- **SUPPLIED MATERIAL**
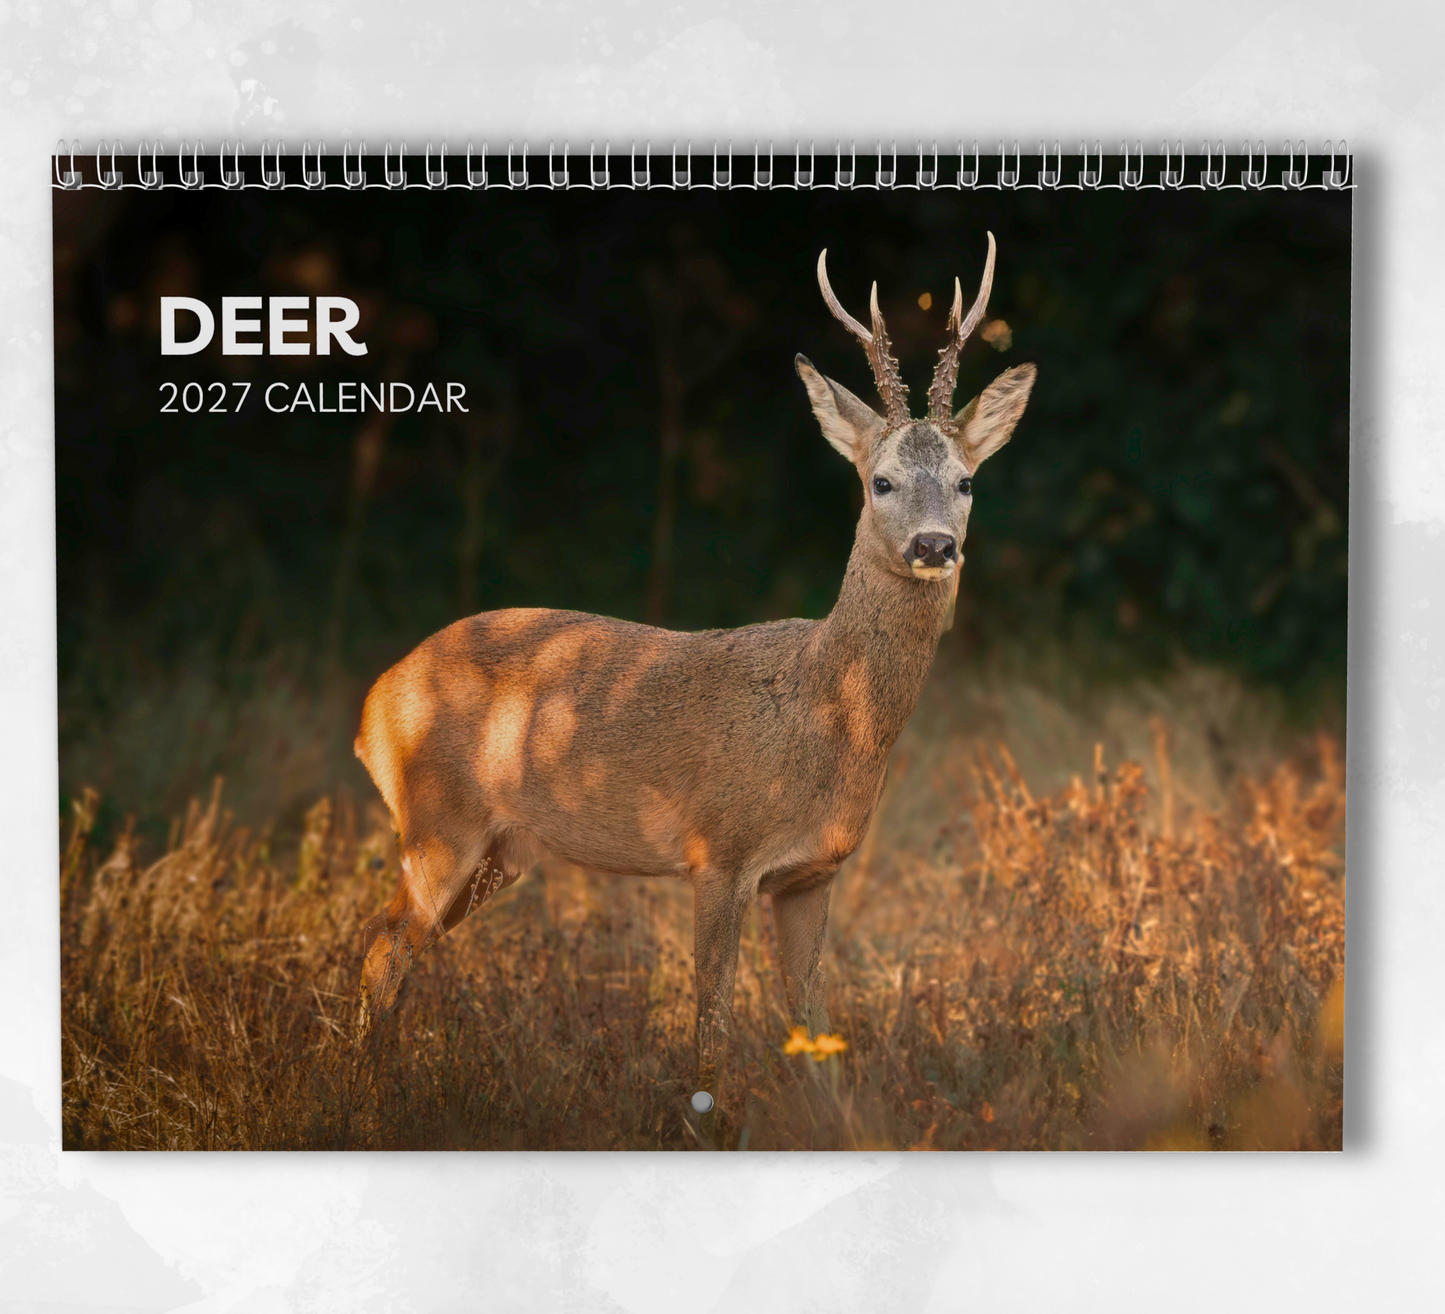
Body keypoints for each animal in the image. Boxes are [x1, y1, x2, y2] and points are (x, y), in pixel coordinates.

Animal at [353, 236, 1036, 1111]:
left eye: (965, 481)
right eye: (879, 480)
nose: (933, 545)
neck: (827, 714)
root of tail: (371, 702)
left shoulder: (811, 874)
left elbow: (815, 1028)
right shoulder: (719, 852)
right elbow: (709, 1026)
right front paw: (700, 1121)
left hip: (497, 851)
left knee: (389, 944)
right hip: (438, 821)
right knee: (384, 949)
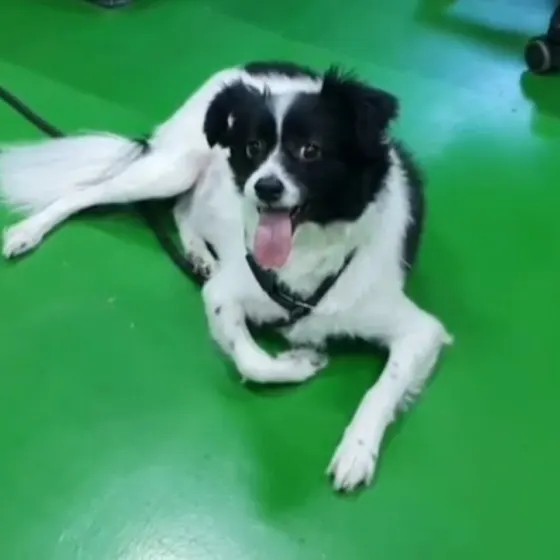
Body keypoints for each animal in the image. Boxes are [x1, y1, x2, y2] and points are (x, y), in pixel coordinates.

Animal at [0, 61, 452, 492]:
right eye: (254, 147)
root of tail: (245, 67)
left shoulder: (419, 329)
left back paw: (199, 254)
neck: (309, 250)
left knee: (183, 208)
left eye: (311, 150)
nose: (265, 187)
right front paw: (301, 362)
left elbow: (383, 386)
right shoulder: (224, 293)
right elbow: (251, 358)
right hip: (172, 168)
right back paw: (27, 231)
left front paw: (356, 451)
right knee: (90, 192)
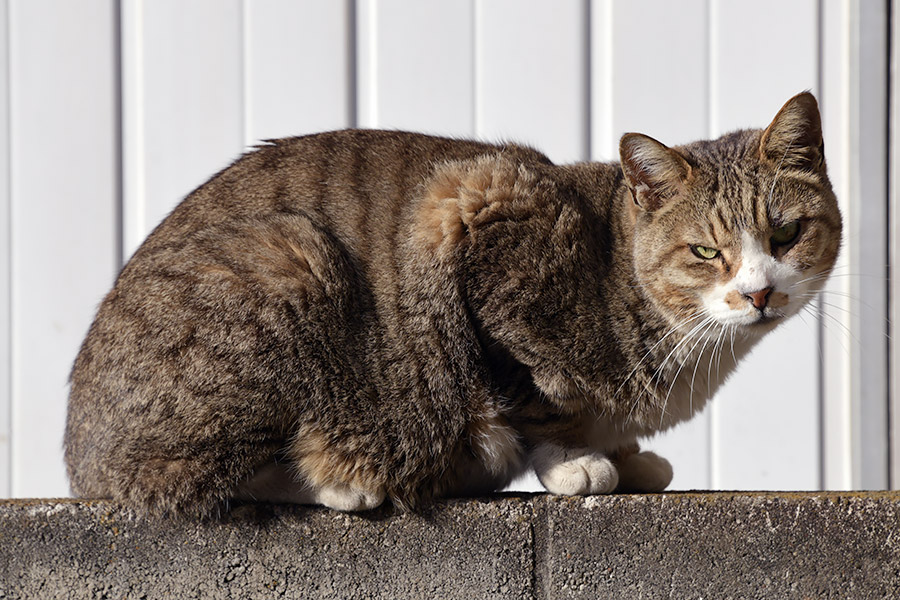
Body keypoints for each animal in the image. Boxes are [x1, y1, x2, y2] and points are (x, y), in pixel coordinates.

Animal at [65, 90, 844, 516]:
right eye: (707, 253)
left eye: (785, 233)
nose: (759, 291)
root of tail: (80, 460)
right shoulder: (466, 208)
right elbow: (526, 388)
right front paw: (576, 462)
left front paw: (627, 457)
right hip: (290, 262)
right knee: (200, 477)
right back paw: (345, 480)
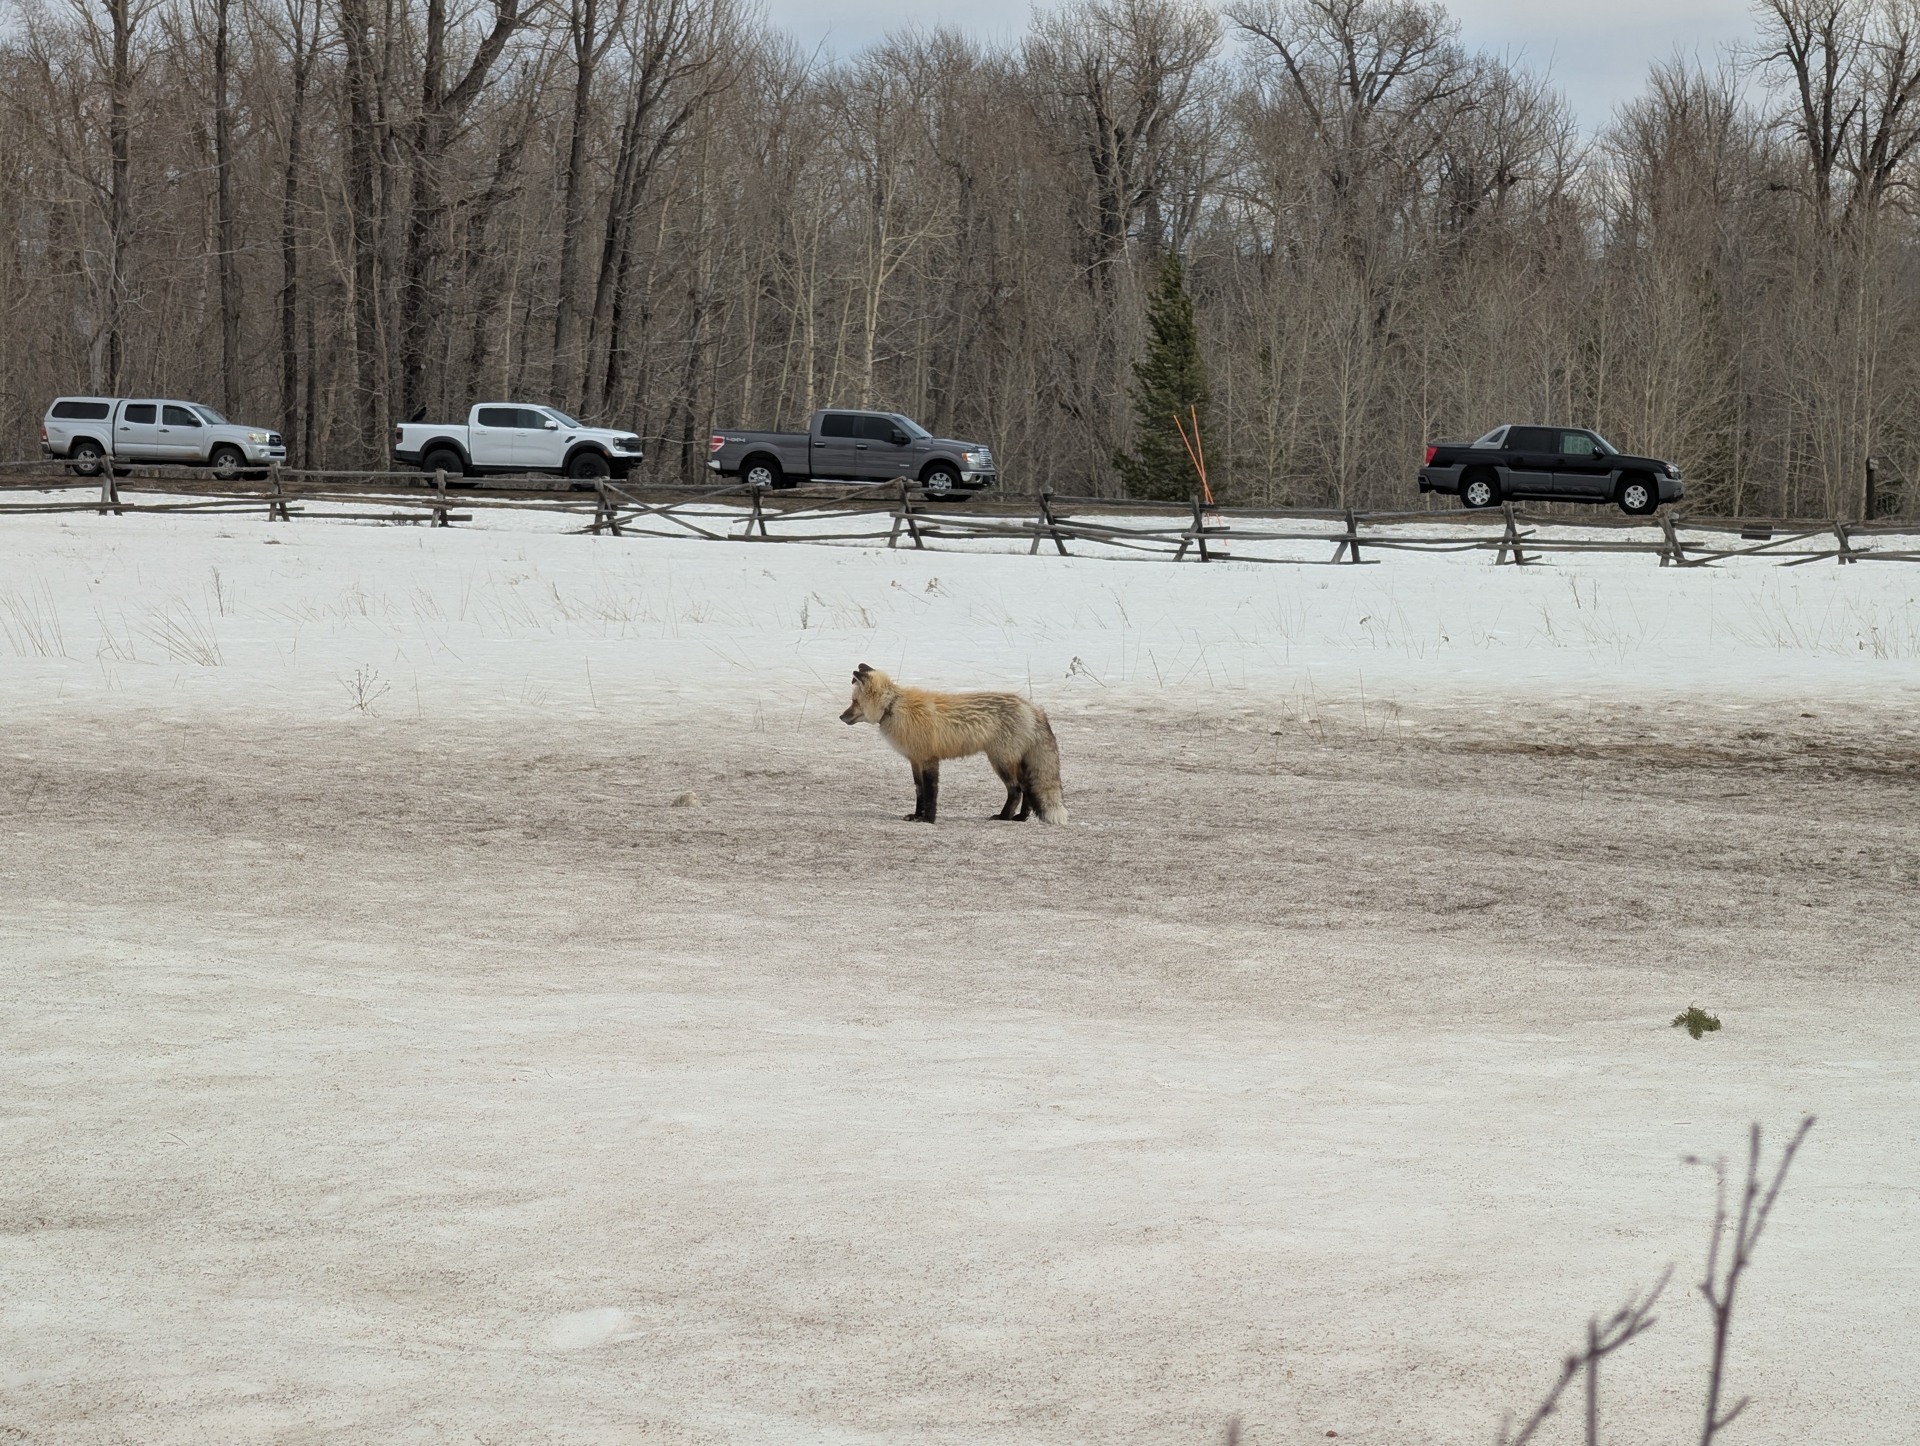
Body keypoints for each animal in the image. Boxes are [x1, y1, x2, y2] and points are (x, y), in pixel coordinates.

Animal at [839, 663, 1068, 825]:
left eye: (854, 702)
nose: (841, 717)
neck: (893, 706)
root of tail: (1031, 706)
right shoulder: (915, 760)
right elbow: (919, 792)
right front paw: (917, 816)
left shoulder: (929, 759)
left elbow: (931, 793)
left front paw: (928, 819)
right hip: (1011, 760)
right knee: (1027, 789)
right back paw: (1021, 818)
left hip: (1000, 760)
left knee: (1016, 790)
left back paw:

- **WHAT IS BEING ASKED**
Copy the records above exactly, starting at the line that contains "right front paw: (917, 816)" and ending at the last line, and leave out all earlier lines.

- **SOLVED EXERCISE**
right front paw: (917, 816)
left shoulder: (929, 759)
left elbow: (931, 793)
left front paw: (928, 819)
right hip: (1011, 760)
right knee: (1027, 789)
right back paw: (1021, 818)
left hip: (1000, 760)
left knee: (1016, 790)
left back paw:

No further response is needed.